Thursday, November 01, 2007

Finding inspiration

Ive not been posting as much as I would like to recently, and part of the reason is down to time. In the past I always used to blog at the end of a shift. Call it venting, therapy whatever, but it used to let me get my shit together before i went home, and i always found it gave me a better nights sleep. When I used to work at Gleneagles I found the drive home did the same thing. Considering that I lived in Glasgow, 51 miles away, I had about 35-40 minutes of drive to clear my head of work and get back into civilian life. It meant that I didnt have work thoughts in my head when I went to bed, and usually meant that I got a better nights kip.

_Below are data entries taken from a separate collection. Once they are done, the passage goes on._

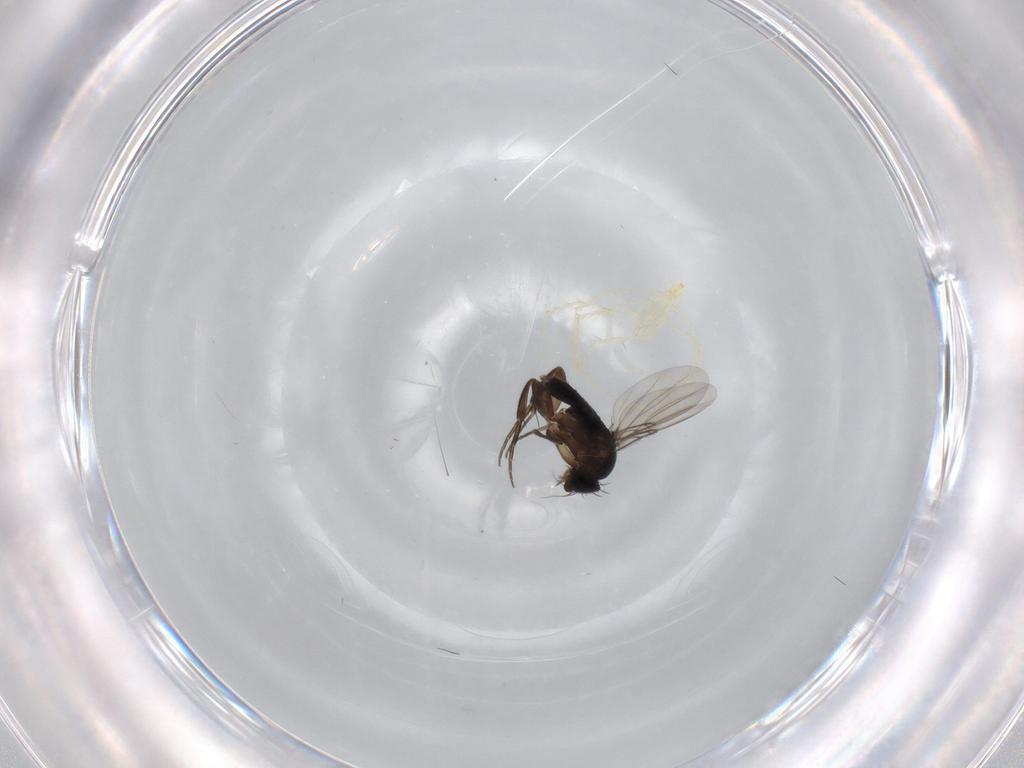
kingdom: Animalia
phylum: Arthropoda
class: Insecta
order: Diptera
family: Phoridae
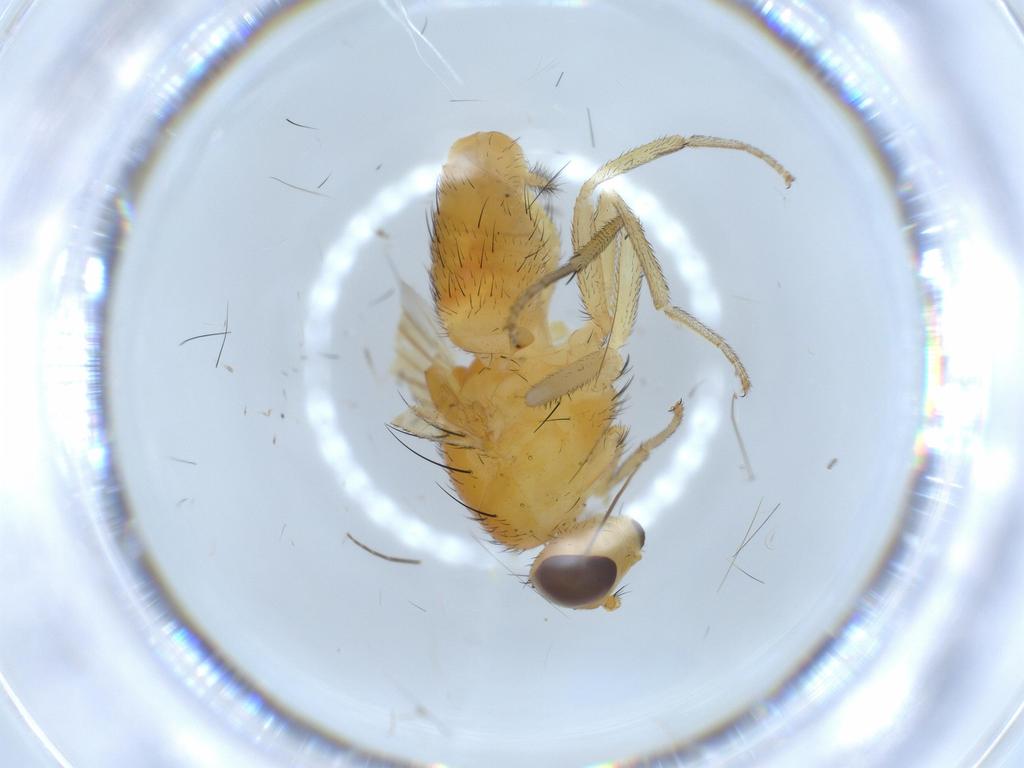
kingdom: Animalia
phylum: Arthropoda
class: Insecta
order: Diptera
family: Lauxaniidae
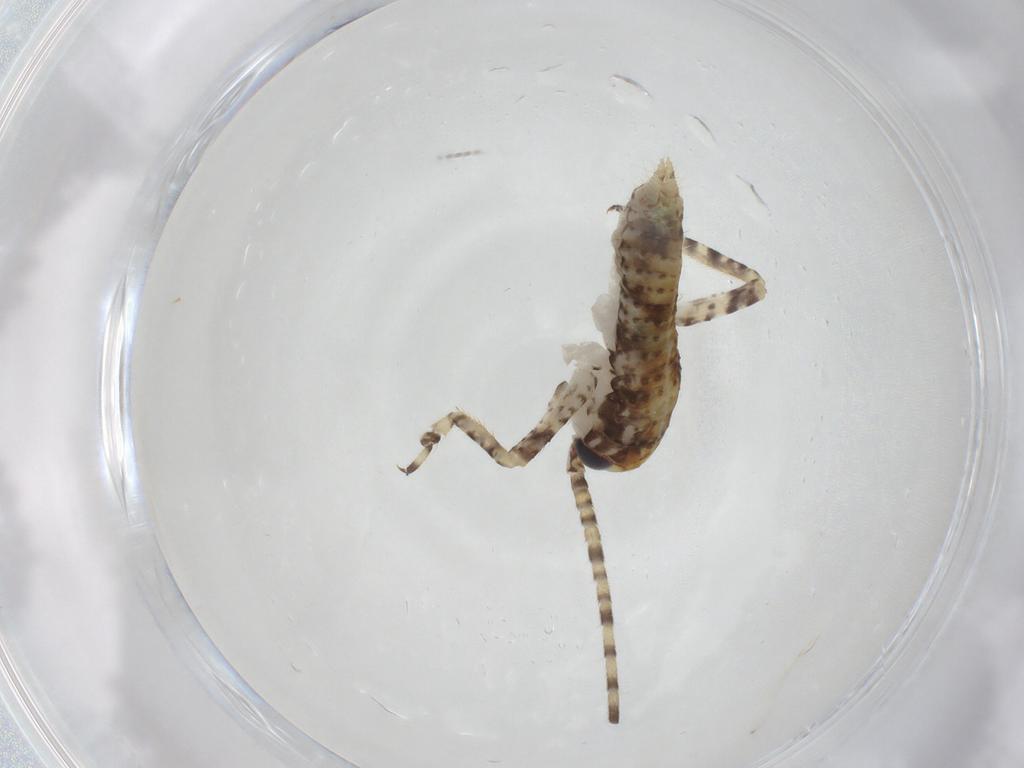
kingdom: Animalia
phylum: Arthropoda
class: Insecta
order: Orthoptera
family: Gryllidae
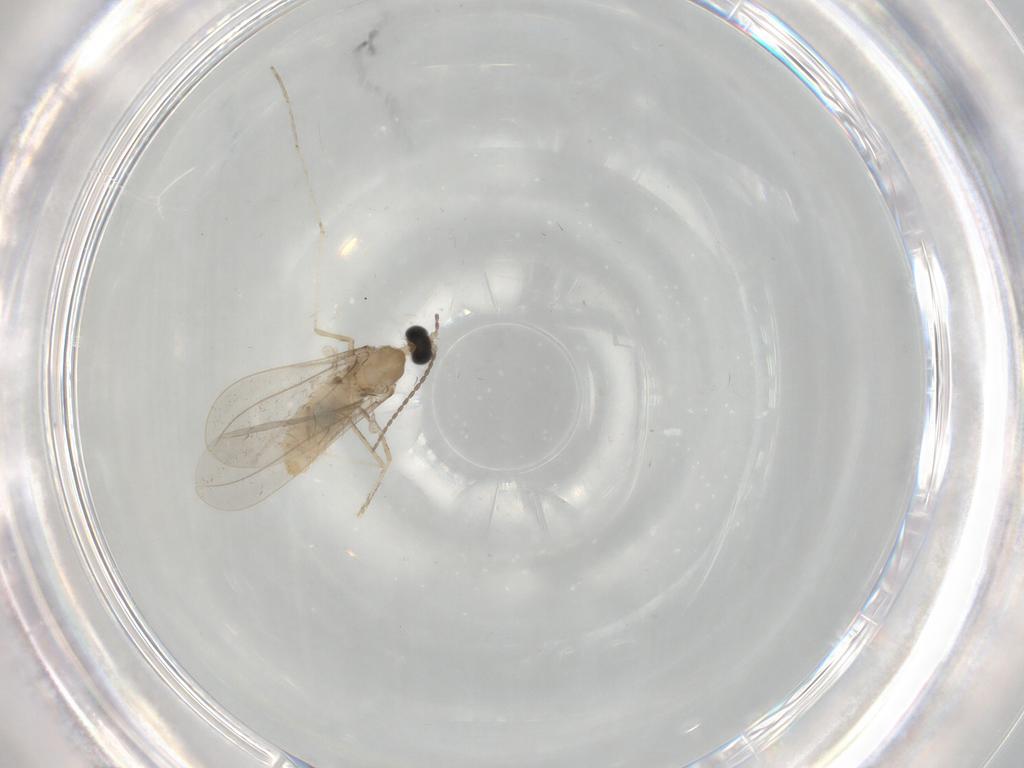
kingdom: Animalia
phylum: Arthropoda
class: Insecta
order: Diptera
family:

When I started the blog, I was using it as a replacement for the drive, by writing the stuff down, it got it out of my head and meant when I got home I could go to bed without all this stuff going round my brain. It let me clear some frustrations from the previous shift, which more than once got me into hot water with the boss(es). I learnt to temper down what i vented a bit, saving it as a draft and revisiting it the next morning to tone it down some. But I also used it to try and help me remember those wines I felt ought to be remembered. I was tasting anything upto twenty wines in a night, and some were worthy of further attention, so I blogged them. But now Im tasting much less that I was, and im finding it harder to get the inspiration nevermind the time to post. Tonight Im off to the first meeting of a wine "club" that Peter from Corks Out and I are hoping to get off the ground in Chester. A gathering of a bunch of guys and hopefully a few girls too, who are interested in wine, probably work with wine and want to taste some good wines in a friendly, peer group scenario. Im taking a "probably" knackered old bin-end Nuits along, so hopefully I will get a chance to post about it later.